### Records supplied:
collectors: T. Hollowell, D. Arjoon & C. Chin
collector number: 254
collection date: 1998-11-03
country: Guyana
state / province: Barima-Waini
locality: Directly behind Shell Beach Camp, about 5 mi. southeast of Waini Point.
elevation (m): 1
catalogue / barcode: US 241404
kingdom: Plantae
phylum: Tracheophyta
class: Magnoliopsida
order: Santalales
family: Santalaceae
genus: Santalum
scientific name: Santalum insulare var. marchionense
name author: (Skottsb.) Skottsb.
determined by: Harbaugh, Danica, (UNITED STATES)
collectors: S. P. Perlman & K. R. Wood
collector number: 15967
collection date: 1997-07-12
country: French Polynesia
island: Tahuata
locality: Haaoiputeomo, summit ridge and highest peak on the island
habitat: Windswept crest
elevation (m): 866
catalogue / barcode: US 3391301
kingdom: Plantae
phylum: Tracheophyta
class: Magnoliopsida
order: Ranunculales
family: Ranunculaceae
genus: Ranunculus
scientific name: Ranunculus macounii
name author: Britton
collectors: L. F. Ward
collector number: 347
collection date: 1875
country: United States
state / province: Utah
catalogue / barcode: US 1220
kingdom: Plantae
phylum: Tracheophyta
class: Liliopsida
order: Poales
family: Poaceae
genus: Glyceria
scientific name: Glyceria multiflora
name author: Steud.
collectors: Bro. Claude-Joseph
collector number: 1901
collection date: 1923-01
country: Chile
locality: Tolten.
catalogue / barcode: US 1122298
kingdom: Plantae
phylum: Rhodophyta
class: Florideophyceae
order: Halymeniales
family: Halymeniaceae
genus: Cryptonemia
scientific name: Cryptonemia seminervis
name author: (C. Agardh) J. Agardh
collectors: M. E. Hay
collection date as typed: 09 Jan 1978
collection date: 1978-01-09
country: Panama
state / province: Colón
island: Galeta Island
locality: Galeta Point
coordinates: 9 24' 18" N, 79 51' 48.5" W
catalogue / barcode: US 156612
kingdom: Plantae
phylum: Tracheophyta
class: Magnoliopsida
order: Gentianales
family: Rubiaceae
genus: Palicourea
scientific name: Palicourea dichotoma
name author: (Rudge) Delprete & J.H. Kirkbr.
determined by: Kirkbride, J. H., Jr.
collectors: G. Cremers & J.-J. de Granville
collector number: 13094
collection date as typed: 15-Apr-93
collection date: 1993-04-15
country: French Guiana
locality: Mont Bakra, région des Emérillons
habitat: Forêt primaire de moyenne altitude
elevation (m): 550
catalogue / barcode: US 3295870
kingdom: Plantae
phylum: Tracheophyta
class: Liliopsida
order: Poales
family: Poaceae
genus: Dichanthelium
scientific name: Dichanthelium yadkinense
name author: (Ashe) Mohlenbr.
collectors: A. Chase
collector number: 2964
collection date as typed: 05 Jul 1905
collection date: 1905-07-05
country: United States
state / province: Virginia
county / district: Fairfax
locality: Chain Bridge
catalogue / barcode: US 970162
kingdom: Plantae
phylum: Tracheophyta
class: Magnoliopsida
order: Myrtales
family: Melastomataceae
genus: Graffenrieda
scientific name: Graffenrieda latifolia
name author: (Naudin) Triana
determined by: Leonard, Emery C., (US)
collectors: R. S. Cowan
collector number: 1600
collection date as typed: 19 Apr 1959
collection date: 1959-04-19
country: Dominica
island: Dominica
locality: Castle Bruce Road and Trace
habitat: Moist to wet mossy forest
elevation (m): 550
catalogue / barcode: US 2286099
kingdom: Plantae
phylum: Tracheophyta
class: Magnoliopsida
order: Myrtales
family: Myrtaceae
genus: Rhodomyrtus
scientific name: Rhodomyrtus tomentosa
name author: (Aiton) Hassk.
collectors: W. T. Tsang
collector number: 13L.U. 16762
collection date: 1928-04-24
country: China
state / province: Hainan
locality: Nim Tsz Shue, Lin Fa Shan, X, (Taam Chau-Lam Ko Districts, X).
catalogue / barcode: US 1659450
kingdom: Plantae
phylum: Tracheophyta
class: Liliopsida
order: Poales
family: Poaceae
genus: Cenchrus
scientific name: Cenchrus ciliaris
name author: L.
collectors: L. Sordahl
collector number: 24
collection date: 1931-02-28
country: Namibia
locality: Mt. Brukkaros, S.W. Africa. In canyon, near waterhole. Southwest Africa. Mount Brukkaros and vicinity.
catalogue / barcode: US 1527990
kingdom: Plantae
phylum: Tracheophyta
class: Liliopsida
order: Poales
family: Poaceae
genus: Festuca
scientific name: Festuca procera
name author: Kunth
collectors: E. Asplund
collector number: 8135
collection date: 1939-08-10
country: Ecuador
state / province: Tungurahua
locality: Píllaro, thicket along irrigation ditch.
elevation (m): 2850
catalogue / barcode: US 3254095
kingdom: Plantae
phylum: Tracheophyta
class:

### What the task requires:
Reproduce all of the items above line by line, without changing a single character.

### Complete response:
collectors: T. Hollowell, D. Arjoon & C. Chin
collector number: 254
collection date: 1998-11-03
country: Guyana
state / province: Barima-Waini
locality: Directly behind Shell Beach Camp, about 5 mi. southeast of Waini Point.
elevation (m): 1
catalogue / barcode: US 241404
kingdom: Plantae
phylum: Tracheophyta
class: Magnoliopsida
order: Santalales
family: Santalaceae
genus: Santalum
scientific name: Santalum insulare var. marchionense
name author: (Skottsb.) Skottsb.
determined by: Harbaugh, Danica, (UNITED STATES)
collectors: S. P. Perlman & K. R. Wood
collector number: 15967
collection date: 1997-07-12
country: French Polynesia
island: Tahuata
locality: Haaoiputeomo, summit ridge and highest peak on the island
habitat: Windswept crest
elevation (m): 866
catalogue / barcode: US 3391301
kingdom: Plantae
phylum: Tracheophyta
class: Magnoliopsida
order: Ranunculales
family: Ranunculaceae
genus: Ranunculus
scientific name: Ranunculus macounii
name author: Britton
collectors: L. F. Ward
collector number: 347
collection date: 1875
country: United States
state / province: Utah
catalogue / barcode: US 1220
kingdom: Plantae
phylum: Tracheophyta
class: Liliopsida
order: Poales
family: Poaceae
genus: Glyceria
scientific name: Glyceria multiflora
name author: Steud.
collectors: Bro. Claude-Joseph
collector number: 1901
collection date: 1923-01
country: Chile
locality: Tolten.
catalogue / barcode: US 1122298
kingdom: Plantae
phylum: Rhodophyta
class: Florideophyceae
order: Halymeniales
family: Halymeniaceae
genus: Cryptonemia
scientific name: Cryptonemia seminervis
name author: (C. Agardh) J. Agardh
collectors: M. E. Hay
collection date as typed: 09 Jan 1978
collection date: 1978-01-09
country: Panama
state / province: Colón
island: Galeta Island
locality: Galeta Point
coordinates: 9 24' 18" N, 79 51' 48.5" W
catalogue / barcode: US 156612
kingdom: Plantae
phylum: Tracheophyta
class: Magnoliopsida
order: Gentianales
family: Rubiaceae
genus: Palicourea
scientific name: Palicourea dichotoma
name author: (Rudge) Delprete & J.H. Kirkbr.
determined by: Kirkbride, J. H., Jr.
collectors: G. Cremers & J.-J. de Granville
collector number: 13094
collection date as typed: 15-Apr-93
collection date: 1993-04-15
country: French Guiana
locality: Mont Bakra, région des Emérillons
habitat: Forêt primaire de moyenne altitude
elevation (m): 550
catalogue / barcode: US 3295870
kingdom: Plantae
phylum: Tracheophyta
class: Liliopsida
order: Poales
family: Poaceae
genus: Dichanthelium
scientific name: Dichanthelium yadkinense
name author: (Ashe) Mohlenbr.
collectors: A. Chase
collector number: 2964
collection date as typed: 05 Jul 1905
collection date: 1905-07-05
country: United States
state / province: Virginia
county / district: Fairfax
locality: Chain Bridge
catalogue / barcode: US 970162
kingdom: Plantae
phylum: Tracheophyta
class: Magnoliopsida
order: Myrtales
family: Melastomataceae
genus: Graffenrieda
scientific name: Graffenrieda latifolia
name author: (Naudin) Triana
determined by: Leonard, Emery C., (US)
collectors: R. S. Cowan
collector number: 1600
collection date as typed: 19 Apr 1959
collection date: 1959-04-19
country: Dominica
island: Dominica
locality: Castle Bruce Road and Trace
habitat: Moist to wet mossy forest
elevation (m): 550
catalogue / barcode: US 2286099
kingdom: Plantae
phylum: Tracheophyta
class: Magnoliopsida
order: Myrtales
family: Myrtaceae
genus: Rhodomyrtus
scientific name: Rhodomyrtus tomentosa
name author: (Aiton) Hassk.
collectors: W. T. Tsang
collector number: 13L.U. 16762
collection date: 1928-04-24
country: China
state / province: Hainan
locality: Nim Tsz Shue, Lin Fa Shan, X, (Taam Chau-Lam Ko Districts, X).
catalogue / barcode: US 1659450
kingdom: Plantae
phylum: Tracheophyta
class: Liliopsida
order: Poales
family: Poaceae
genus: Cenchrus
scientific name: Cenchrus ciliaris
name author: L.
collectors: L. Sordahl
collector number: 24
collection date: 1931-02-28
country: Namibia
locality: Mt. Brukkaros, S.W. Africa. In canyon, near waterhole. Southwest Africa. Mount Brukkaros and vicinity.
catalogue / barcode: US 1527990
kingdom: Plantae
phylum: Tracheophyta
class: Liliopsida
order: Poales
family: Poaceae
genus: Festuca
scientific name: Festuca procera
name author: Kunth
collectors: E. Asplund
collector number: 8135
collection date: 1939-08-10
country: Ecuador
state / province: Tungurahua
locality: Píllaro, thicket along irrigation ditch.
elevation (m): 2850
catalogue / barcode: US 3254095
kingdom: Plantae
phylum: Tracheophyta
class:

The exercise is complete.